Fortalecimento da luta

O desprezo, o ressentimento, o ódio são tão grandes que os portadores desses sentimentos se recusam, inclusive, a pronunciar o nome dessa pessoa negra que conquistou o “seu lugar ao sol”, como aconteceu com o ex-piloto brasileiro que chamou o piloto britânico de “o neguinho”, ao se referir a uma manobra que Hamilton havia realizado no Grande Prêmio de Silverstone, Inglaterra, em 2021.

Além disso, o ressentimento do brasileiro se dá em outra frente. A ele custa admitir que “o neguinho” o supere, uma vez que Hamilton conquistou sete campeonatos mundiais de F1, quando ele, Piquet, com todos os privilégios que sempre possuiu na vida (a começar por ser um homem branco e de origem socioeconômica vantajosas), conseguiu apenas três. Ademais, em seu histórico como piloto da categoria, Lewis Hamilton conseguiu uma série de conquistas que nunhum outro piloto logrou até então, inclusive o também heptacampeão Michael Schumacher. Por exemplo, quantidade de pole positions, de poles positions convertidas em vitórias, de pódios e de pontos. Nada mal para um “neguinho” que nasceu pobre e que sofreu inúmeras violências racistas (inclusive esta de Piquet).

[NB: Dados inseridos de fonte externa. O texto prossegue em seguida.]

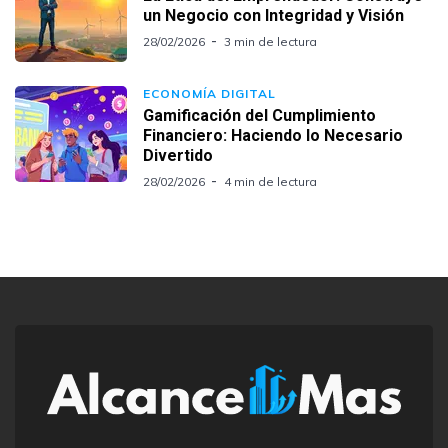
un Negocio con Integridad y Visión
28/02/2026
3 min de lectura
ECONOMÍA DIGITAL
Gamificación del Cumplimiento
Financiero: Haciendo lo Necesario
Divertido
28/02/2026
4 min de lectura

Em sua trajetória até fazer parte da F1, Hamilton contou especialmente com a dedicação de seu pai, à quem chama de seu herói. Anthony Hamilton, um trabalhador pobre que acreditou no talento do filho e lutou para inclui-lo nesse esporte, exclusividade de homens brancos desde que começou, em 1950, até a chegada de Lewis, em 2007. Já na primeira temporada, “o neginho” mostrou seu talento, conseguindo o vice-campeonato. E desde então, tem deixado sua marca nesse esporte. Diferentemente do que aconteceu com o ex-piloto racista, cujo pai – médico, ex-ministro da Saúde e filiado ao antigo partido de direita, Arena –, não apoiou sua carreira.

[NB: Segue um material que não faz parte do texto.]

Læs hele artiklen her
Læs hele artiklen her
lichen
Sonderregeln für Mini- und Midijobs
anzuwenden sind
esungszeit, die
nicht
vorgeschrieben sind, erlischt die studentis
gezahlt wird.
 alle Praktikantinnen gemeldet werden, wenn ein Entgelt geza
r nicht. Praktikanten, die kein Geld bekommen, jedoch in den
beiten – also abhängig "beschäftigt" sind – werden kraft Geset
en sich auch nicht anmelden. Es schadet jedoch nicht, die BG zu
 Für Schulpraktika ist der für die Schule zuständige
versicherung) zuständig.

Apesar de repugnante, considero não surpreendente a atitude do ex-piloto brasileiro, que fez questão de dirigir o carro presidencial na cerimônia de posse do atual presidente da República, cuja história de vida mostra o quanto “flerta” com o fascismo. Piquet foi também o homem que, em 1988, demonstrou sua homofobia ao se referir de forma pejorativa ao também piloto da F1 brasileiro, Ayrton Senna, chamando-o de  homossexual (por inveja), porque Senna estava consquistando o coração do povo brasileiro e também seu primeiro campeonato mundial naquele ano.

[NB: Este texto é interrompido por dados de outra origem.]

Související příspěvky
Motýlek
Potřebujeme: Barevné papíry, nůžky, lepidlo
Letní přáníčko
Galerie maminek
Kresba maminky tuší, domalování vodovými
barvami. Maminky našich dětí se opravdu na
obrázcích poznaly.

Apesar de repugante, e lamentável, essa atitude de Piquet não abala as qualidades de Lewis Hamilton como esportista; e muito menos como ser humano. Certamente, operará de modo contrário, fortalecendo sua disposição de lutar contra o racismo e outras formas de opressão, como tem feito nos últimos anos, utilizando a sua imagem pública para fazer reverberar e fortalecer ainda mais as vozes que clamam pela não violência.